Exercise brief: Could you return, exactly as written, only the lines from the one holding "COVID-19: HUBO 348 MUERTES Y" through the final line of the records below?

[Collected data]
^^^^^^^^^^^^^^^^

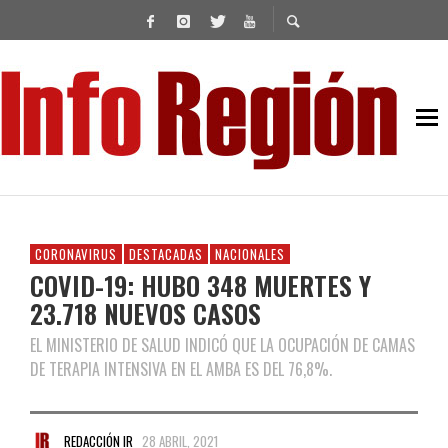
CORONAVIRUS
DESTACADAS
NACIONALES
COVID-19: HUBO 348 MUERTES Y
23.718 NUEVOS CASOS
EL MINISTERIO DE SALUD INDICÓ QUE LA OCUPACIÓN DE CAMAS
DE TERAPIA INTENSIVA EN EL AMBA ES DEL 76,8%.
REDACCIÓN IR
28 ABRIL, 2021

^^^^^^^^^^^^^^^^

Answer section:
COVID-19: HUBO 348 MUERTES Y
23.718 NUEVOS CASOS
EL MINISTERIO DE SALUD INDICÓ QUE LA OCUPACIÓN DE CAMAS
DE TERAPIA INTENSIVA EN EL AMBA ES DEL 76,8%.
REDACCIÓN IR
28 ABRIL, 2021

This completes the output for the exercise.